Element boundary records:
——

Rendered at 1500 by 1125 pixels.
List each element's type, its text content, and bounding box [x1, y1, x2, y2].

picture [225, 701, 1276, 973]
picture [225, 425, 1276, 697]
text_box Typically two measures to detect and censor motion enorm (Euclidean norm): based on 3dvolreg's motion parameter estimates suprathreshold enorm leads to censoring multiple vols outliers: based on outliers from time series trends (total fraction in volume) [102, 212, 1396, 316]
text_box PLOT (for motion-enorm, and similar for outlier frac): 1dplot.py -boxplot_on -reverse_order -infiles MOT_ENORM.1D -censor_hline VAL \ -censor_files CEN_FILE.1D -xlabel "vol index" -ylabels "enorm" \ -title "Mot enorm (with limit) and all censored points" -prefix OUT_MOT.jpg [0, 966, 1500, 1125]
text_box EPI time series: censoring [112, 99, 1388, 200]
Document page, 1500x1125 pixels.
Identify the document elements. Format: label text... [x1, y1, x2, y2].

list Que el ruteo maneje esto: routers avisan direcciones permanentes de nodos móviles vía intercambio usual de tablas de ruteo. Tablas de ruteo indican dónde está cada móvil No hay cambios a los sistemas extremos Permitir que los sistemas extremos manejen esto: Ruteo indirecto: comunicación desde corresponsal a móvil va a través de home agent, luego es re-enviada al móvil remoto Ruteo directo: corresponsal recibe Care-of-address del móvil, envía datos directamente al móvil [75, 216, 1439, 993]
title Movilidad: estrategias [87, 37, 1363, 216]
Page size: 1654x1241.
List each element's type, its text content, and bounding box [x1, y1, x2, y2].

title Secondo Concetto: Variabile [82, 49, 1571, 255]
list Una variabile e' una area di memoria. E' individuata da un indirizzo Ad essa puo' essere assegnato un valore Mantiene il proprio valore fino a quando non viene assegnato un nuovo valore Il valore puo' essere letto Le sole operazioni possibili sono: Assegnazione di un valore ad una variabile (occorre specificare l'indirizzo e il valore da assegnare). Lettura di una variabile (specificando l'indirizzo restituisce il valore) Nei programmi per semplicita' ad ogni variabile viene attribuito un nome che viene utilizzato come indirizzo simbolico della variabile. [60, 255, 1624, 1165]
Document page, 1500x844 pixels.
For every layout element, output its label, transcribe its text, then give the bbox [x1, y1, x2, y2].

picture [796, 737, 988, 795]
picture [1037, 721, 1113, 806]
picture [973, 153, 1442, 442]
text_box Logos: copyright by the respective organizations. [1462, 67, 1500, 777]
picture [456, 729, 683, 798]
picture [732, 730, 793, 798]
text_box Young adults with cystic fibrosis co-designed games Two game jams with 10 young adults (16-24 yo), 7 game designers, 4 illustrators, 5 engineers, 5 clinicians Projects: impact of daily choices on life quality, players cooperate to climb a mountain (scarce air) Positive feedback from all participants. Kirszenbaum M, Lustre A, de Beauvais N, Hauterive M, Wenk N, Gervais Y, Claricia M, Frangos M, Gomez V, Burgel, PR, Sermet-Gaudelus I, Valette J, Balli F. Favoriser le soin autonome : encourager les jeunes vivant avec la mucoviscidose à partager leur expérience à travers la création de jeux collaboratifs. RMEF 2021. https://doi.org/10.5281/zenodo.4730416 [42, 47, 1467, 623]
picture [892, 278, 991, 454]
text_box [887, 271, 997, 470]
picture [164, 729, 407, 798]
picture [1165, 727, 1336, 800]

——

Reproduce every row above line for line, with no changes to any character.

Rendered at 1500 by 1125 pixels.
List each element's type, its text content, and bounding box [x1, y1, x2, y2].

picture [225, 701, 1276, 973]
picture [225, 425, 1276, 697]
text_box Typically two measures to detect and censor motion enorm (Euclidean norm): based on 3dvolreg's motion parameter estimates suprathreshold enorm leads to censoring multiple vols outliers: based on outliers from time series trends (total fraction in volume) [102, 212, 1396, 316]
text_box PLOT (for motion-enorm, and similar for outlier frac): 1dplot.py -boxplot_on -reverse_order -infiles MOT_ENORM.1D -censor_hline VAL \ -censor_files CEN_FILE.1D -xlabel "vol index" -ylabels "enorm" \ -title "Mot enorm (with limit) and all censored points" -prefix OUT_MOT.jpg [0, 966, 1500, 1125]
text_box EPI time series: censoring [112, 99, 1388, 200]
Document page, 1500x1125 pixels.
Identify the document elements. Format: label text... [x1, y1, x2, y2].

list Que el ruteo maneje esto: routers avisan direcciones permanentes de nodos móviles vía intercambio usual de tablas de ruteo. Tablas de ruteo indican dónde está cada móvil No hay cambios a los sistemas extremos Permitir que los sistemas extremos manejen esto: Ruteo indirecto: comunicación desde corresponsal a móvil va a través de home agent, luego es re-enviada al móvil remoto Ruteo directo: corresponsal recibe Care-of-address del móvil, envía datos directamente al móvil [75, 216, 1439, 993]
title Movilidad: estrategias [87, 37, 1363, 216]
Page size: 1654x1241.
List each element's type, its text content, and bounding box [x1, y1, x2, y2].

title Secondo Concetto: Variabile [82, 49, 1571, 255]
list Una variabile e' una area di memoria. E' individuata da un indirizzo Ad essa puo' essere assegnato un valore Mantiene il proprio valore fino a quando non viene assegnato un nuovo valore Il valore puo' essere letto Le sole operazioni possibili sono: Assegnazione di un valore ad una variabile (occorre specificare l'indirizzo e il valore da assegnare). Lettura di una variabile (specificando l'indirizzo restituisce il valore) Nei programmi per semplicita' ad ogni variabile viene attribuito un nome che viene utilizzato come indirizzo simbolico della variabile. [60, 255, 1624, 1165]
Document page, 1500x844 pixels.
For every layout element, output its label, transcribe its text, then give the bbox [x1, y1, x2, y2].

picture [796, 737, 988, 795]
picture [1037, 721, 1113, 806]
picture [973, 153, 1442, 442]
text_box Logos: copyright by the respective organizations. [1462, 67, 1500, 777]
picture [456, 729, 683, 798]
picture [732, 730, 793, 798]
text_box Young adults with cystic fibrosis co-designed games Two game jams with 10 young adults (16-24 yo), 7 game designers, 4 illustrators, 5 engineers, 5 clinicians Projects: impact of daily choices on life quality, players cooperate to climb a mountain (scarce air) Positive feedback from all participants. Kirszenbaum M, Lustre A, de Beauvais N, Hauterive M, Wenk N, Gervais Y, Claricia M, Frangos M, Gomez V, Burgel, PR, Sermet-Gaudelus I, Valette J, Balli F. Favoriser le soin autonome : encourager les jeunes vivant avec la mucoviscidose à partager leur expérience à travers la création de jeux collaboratifs. RMEF 2021. https://doi.org/10.5281/zenodo.4730416 [42, 47, 1467, 623]
picture [892, 278, 991, 454]
text_box [887, 271, 997, 470]
picture [164, 729, 407, 798]
picture [1165, 727, 1336, 800]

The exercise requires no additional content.